20.1.2 Visualizing the function and gradient

It is only meaningful to visualize functions of a 2-D vector argument, and those that return a 2-D vector value. In higher dimensions the visualization will not really work, and in 1-D case it is quite simplistic. Let’s do it with the simple quadratic form \(\boldsymbol{x}' \boldsymbol{x}\) (its gradient is \(2 \boldsymbol{x}\)). First define the function and its gradient:

def f(x):
    z = x.T @ x
    return z

def grad(x):
    g = 2 * x
    return g

Next, here is code that visualizes both the function and the gradient.
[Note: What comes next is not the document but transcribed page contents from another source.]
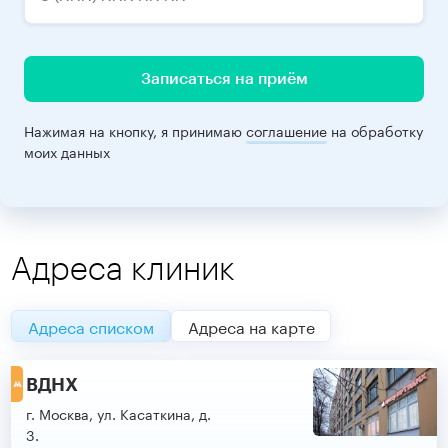
Записаться на приём
Нажимая на кнопку, я принимаю
соглашение
на обработку
моих данных
Адреса клиник
Адреса списком
Адреса на карте
ВДНХ
г. Москва, ул. Касаткина, д.
3.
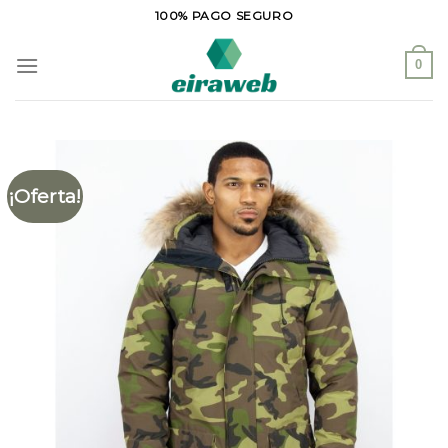
Saltar
100% PAGO SEGURO
al
contenido
0
¡Oferta!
It calculates the function and the gradient on a grid, visualizes the former as a contour plot, overlaid with arrows for the gradient:

def showFG(f,  # function: must work with a single 2-D vector argument
           grad = None,  # gradient.
           # Must accept the same argument as function
           # must return a 2-D vector
           levels = (1, 2, 3, 4),
           # contour levels to be drawn
           x1range = (-2, 2), x2range=(-2, 2),
           # range over which to make the plot
           nGrid = 26  # the grid density where to compute 
           ):
    ## Make the grid
    ex1 = np.linspace(x1range[0], x1range[1], nGrid)
    ex2 = np.linspace(x2range[0], x2range[1], nGrid)
    (xm1, xm2) = np.meshgrid(ex1, ex2)
    x1 = xm1.ravel()
    x2 = xm2.ravel()
    ## Initialize the function and gradient matrices
    z = np.zeros_like(xm1)  # function values
    g1 = np.zeros_like(xm1)  # first component of the gradient
    g2 = np.zeros_like(xm1)  # second component
    ## Compute function/grandient on the grid in a loop
    for i in range(nGrid):
        for j in range(nGrid):
            x = np.array([[xm1[i,j]], [xm2[i,j]]])
            z[i,j] = f(x)[0,0]
            if grad is not None:
               g = grad(x)
               g1[i,j] = g[0,0]
               g2[i,j] = g[1,0]
    ## Plot the function using contours
    fig = plt.figure()
    ax = fig.add_subplot(111)
    ax.set_aspect('equal')
    cs = ax.contour(ex1, ex2, z, levels = levels)
    ax.clabel(cs, inline=1, fontsize=10)
    ## Add arrows
    ax.quiver(ex1, ex2, g1, g2, width=0.002, headwidth=5)
    ## Print suggested levels, in case you don't know what
    ## are good values
    print("Suggested levels:")
    print(np.percentile(z, (20, 40, 60, 80)))
plot of chunk show-f-grad

plot of chunk show-f-grad

The function \(\boldsymbol{x}' \boldsymbol{x}\) visualized as a contour plot and its gradient \(2 \boldsymbol{x}\) as arrows.

Finally, make the plot:

showFG(f, grad)

It shows a 2-D parabola with its focus (the minimum) at \((0, 0)\).